To stand with a country destined to go underwater means putting your life on the line against inestimable odds. Are we willing, like Marvin Gaye dared, “to save a world that’s destined to die? Who’s willing to try?”

At the launch event for this campaign, I had the honor of chatting with the late Stuart Beck, one of the campaign’s architects. When I asked him about ocean acidification, he told me that in 10 years of working at the United Nations on climate change, he had seen zero progress of any kind. He compared the UN COP system to a Chinese finger trap: the harder you pull, the tighter the deadlock becomes.

Perhaps the ocean, in its immensity and its intimacy, its vast and delicate diversity, can awaken us, when appeals to lower carbon emissions have not.

But let us not be naïve. To stand with Palau, we must stand against not only the transnational fishing, plastics, drilling and fossil fuel industries. We must stand squarely and surely against both international finance capital and our respective national bourgeoisie, all accomplices in the massacre of marine life.

To stand with Palau is to stand against piecemeal philanthropy, against the UN Conference of the Parties system, against false solutions like carbon trading, “the green economy” and “sustainable development.” Business as usual will kill all the coral reefs in my lifetime.

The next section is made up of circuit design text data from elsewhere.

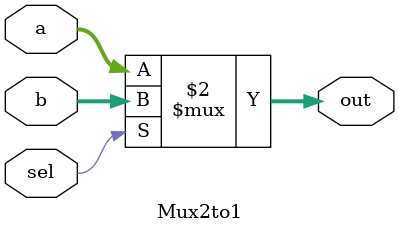
<source format=sv>
module Mux2to1(a, b,sel, out);
    
    input sel;
    input [31:0] a, b;

    output [31:0] out;
    
    assign out = ~sel ? a : b;

endmodule
</source>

So if I wish to stand with Palau, I must stand for revolution, against capitalism, for an alternative mode of production and existence.

The enemy has many faces. It disguises itself as our friends, and even family. But it will kill us just as surely, gradually and/or suddenly. This is the understanding we need, to build the determination we need, to stand with Palau, the tiny country with a huge idea. “We’re here together to start the movement” — and also to keep the movement going and growing, so that it will not become trapped in detours and cul de sacs, as so many worthy initiatives have perished.

To stand with Palau we must stand with everyone, everywhere, in a movement combining struggle and prefiguration, with an anti-capitalist program and ethos.

As Oscar Olivera says, our movement should be like water: transparent, in motion and happy.

Palau calls our rivers to the ocean. To stand with Palau we must be like the ocean — everywhere. We cannot afford to be a quiet semi-domesticated endangered species. We must be untameable, capable of storms and hurricanes.